TEXT EXCERPT ->
Although the concept of the p-value is the same for both theory-based and simulation-based tests, there is one subtle difference. The theory-based p-value definition presented in Section 5.1 framed the notion of being extreme in terms of values of the test statistic (big formula - T or Z distribution), whereas the simulation-based p-value definition above directly refers to a sample statistic, such as a mean \(\bar{x}\).

In some cases, a theory-based test could directly use a sample statistic such as a proportion in computing a p-value. For a single-sample proportion, the CLT implies the sampling distribution of \(\hat{p}\) is approximately \(N(p_0,\left(SE\right)^2)\) where \(p_0\) is the null hypothesized value and \(SE=\sqrt{p_0(1-p_0)/n}\). The p-value for an observed sample statistic \(\hat{p}\) could be computed directly from the \(N(p_0,\left(SE\right)^2)\) distribution. Equivalently, the p-value can be computed as shown in Section 5.1 using the “normalized” test statistic \(z=(\hat{p}-p_0)/SE\) which has a standard normal \(N(0,1)\) distribution. In the normalized version, the test statistic is simply the z-score of the sample statistic.

However, the situation is somewhat different for a hypothesis test for a mean since the mathematics say the test statistic comes from a T distribution. A T distribution is somewhat similar (mean of 0 and symmetric) to a standard normal Z distribution, but a T distribution is not simply the “normalized” version of some other distribution in the same way that a Z distribution is. Therefore, the p-value for a mean \(\bar{x}\) must be obtained using the test statistic value computed from the formula and the appropriate T distribution. You can’t simply compute the p-value directly using \(\bar{x}\).

EXCERPTED RECORDS ->
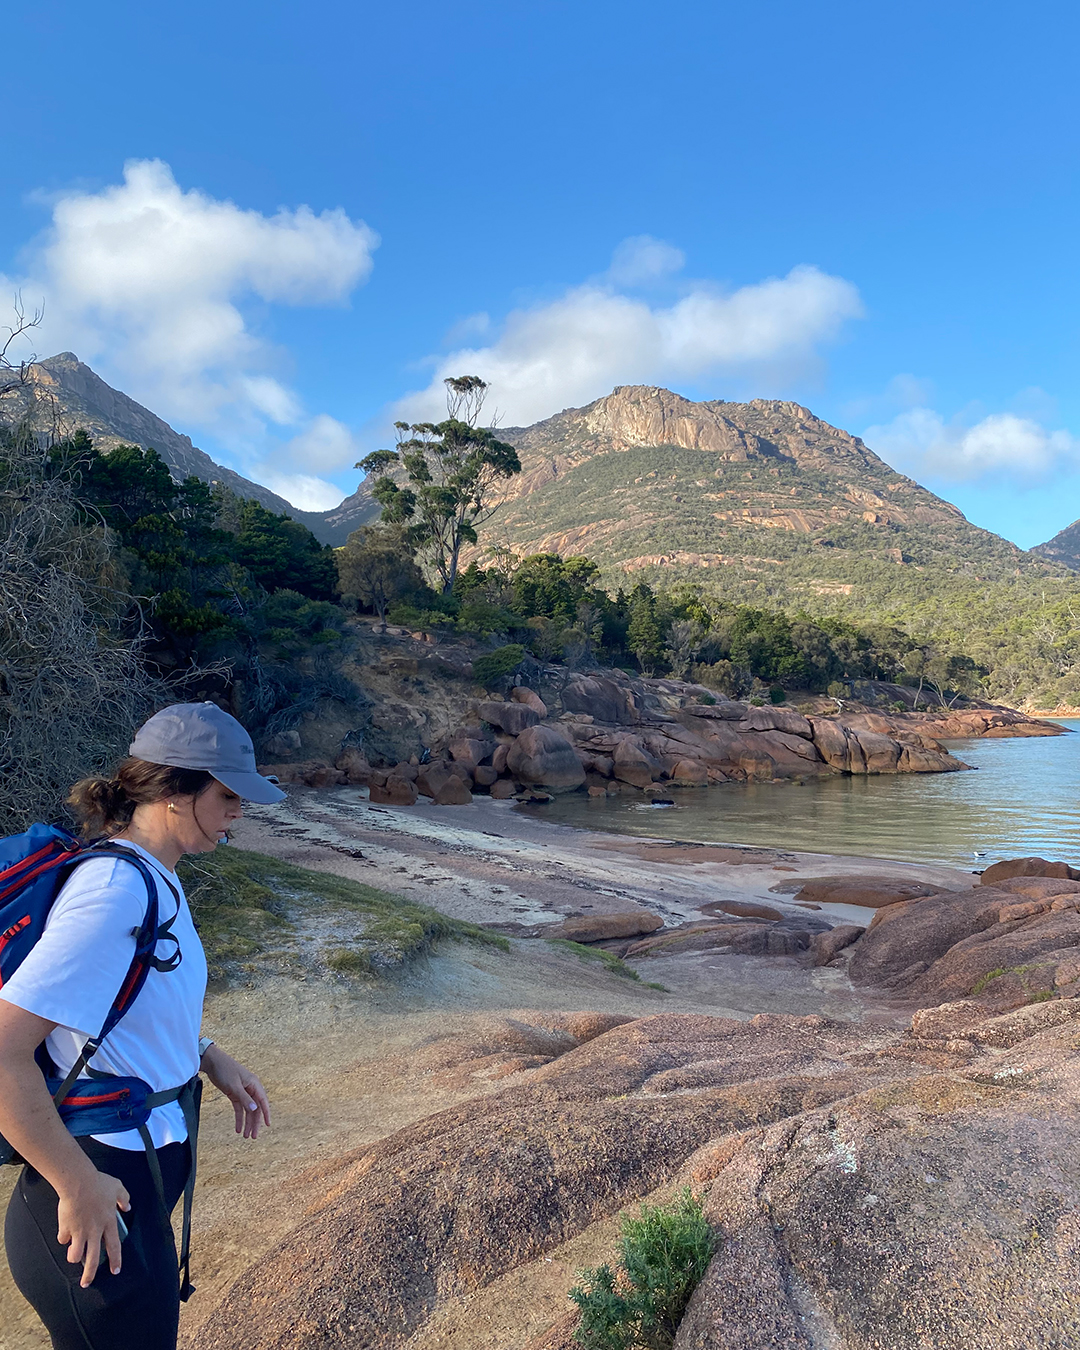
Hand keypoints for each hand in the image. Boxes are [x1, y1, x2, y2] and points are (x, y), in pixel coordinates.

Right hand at [56, 1170, 130, 1287]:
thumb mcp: (117, 1187)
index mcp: (108, 1222)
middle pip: (92, 1259)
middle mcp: (94, 1230)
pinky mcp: (66, 1228)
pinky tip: (65, 1234)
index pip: (114, 1246)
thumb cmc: (98, 1183)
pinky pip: (63, 1239)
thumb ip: (124, 1198)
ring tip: (74, 1256)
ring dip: (74, 1257)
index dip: (115, 1260)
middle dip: (90, 1274)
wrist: (78, 1182)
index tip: (115, 1270)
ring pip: (75, 1255)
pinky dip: (64, 1238)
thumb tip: (127, 1206)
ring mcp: (80, 1231)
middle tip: (87, 1282)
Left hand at [200, 1044, 270, 1138]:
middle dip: (255, 1123)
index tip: (268, 1125)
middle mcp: (250, 1088)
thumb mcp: (234, 1086)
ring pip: (247, 1110)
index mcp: (254, 1084)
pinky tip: (237, 1128)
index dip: (266, 1113)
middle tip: (253, 1137)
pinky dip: (239, 1118)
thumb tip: (255, 1110)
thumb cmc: (225, 1070)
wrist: (212, 1062)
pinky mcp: (234, 1094)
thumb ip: (244, 1099)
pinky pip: (239, 1108)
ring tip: (245, 1136)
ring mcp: (242, 1092)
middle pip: (255, 1108)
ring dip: (247, 1123)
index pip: (263, 1101)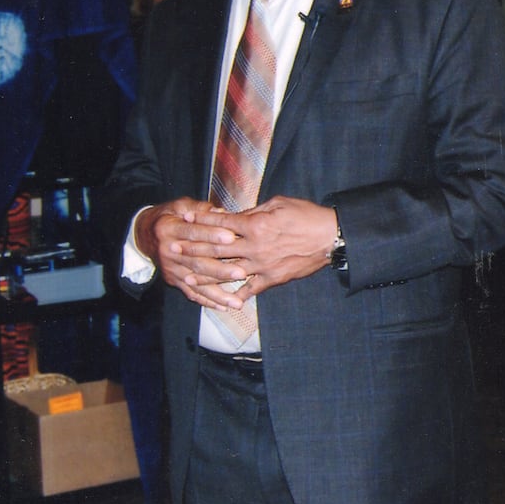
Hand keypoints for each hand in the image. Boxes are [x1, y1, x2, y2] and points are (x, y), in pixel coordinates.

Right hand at [134, 197, 249, 311]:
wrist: (144, 234)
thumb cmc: (169, 217)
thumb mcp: (180, 206)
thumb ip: (202, 210)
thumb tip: (224, 214)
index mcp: (170, 228)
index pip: (193, 232)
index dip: (212, 234)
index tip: (232, 237)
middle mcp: (168, 250)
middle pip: (197, 261)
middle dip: (220, 269)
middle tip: (241, 272)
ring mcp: (170, 268)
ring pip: (196, 282)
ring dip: (218, 293)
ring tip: (237, 301)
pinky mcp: (173, 280)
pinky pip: (191, 293)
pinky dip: (207, 301)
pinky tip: (223, 307)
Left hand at [186, 196, 338, 298]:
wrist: (330, 237)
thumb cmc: (305, 215)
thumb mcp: (277, 203)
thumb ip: (252, 211)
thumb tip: (232, 215)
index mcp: (254, 224)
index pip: (220, 222)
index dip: (201, 219)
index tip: (184, 218)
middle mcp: (254, 246)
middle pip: (217, 247)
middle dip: (193, 247)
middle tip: (174, 248)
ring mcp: (262, 265)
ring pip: (228, 270)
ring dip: (206, 274)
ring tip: (187, 276)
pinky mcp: (272, 279)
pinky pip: (250, 288)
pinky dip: (236, 294)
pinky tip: (222, 300)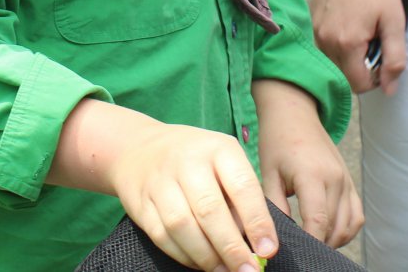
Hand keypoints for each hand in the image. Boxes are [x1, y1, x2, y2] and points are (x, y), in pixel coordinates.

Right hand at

TASK SET ->
A. From the p-value text, extract the passage starting at "In some cases, a" and ending at "the sample statistic.".
B. Write what comes next in the p-value text, picking up after its final sentence.
The material comes from a separate source and has no connection to the p-value text.

RESULTS IN ORDER ->
A.
In some cases, a theory-based test could directly use a sample statistic such as a proportion in computing a p-value. For a single-sample proportion, the CLT implies the sampling distribution of \(\hat{p}\) is approximately \(N(p_0,\left(SE\right)^2)\) where \(p_0\) is the null hypothesized value and \(SE=\sqrt{p_0(1-p_0)/n}\). The p-value for an observed sample statistic \(\hat{p}\) could be computed directly from the \(N(p_0,\left(SE\right)^2)\) distribution. Equivalently, the p-value can be computed as shown in Section 5.1 using the “normalized” test statistic \(z=(\hat{p}-p_0)/SE\) which has a standard normal \(N(0,1)\) distribution. In the normalized version, the test statistic is simply the z-score of the sample statistic.

B.
The points made by the previous paragraphs are somewhat subtle. It’s not necessary for the reader to fully comprehend those points to understand the difference between p-values for theory-based and simulation-based tests. In BOTH cases, the p-value is the probability of other samples being more extreme relative to \(H_0\) than the observed sample. For a theory-based test, the p-value is obtained using a test statistic and the distribution of the test statistic. For a simulation-based test, the p-value is obtained directly using the sample statistic and the simulation-based null distribution.

We conclude this section by noting that there are several computational techniques that are used to compute simulation-based null distributions. Above, we featured bootstrapping since that concept was already introduced in Chapter 4 and is the proper computational technique for simulation-based tests for single-sample means such as in the soda bottling examples.

The list below contains the computational techniques that will be featured for computing null distributions for various types of simulation-based hypothesis tests in the remainder of this chapter.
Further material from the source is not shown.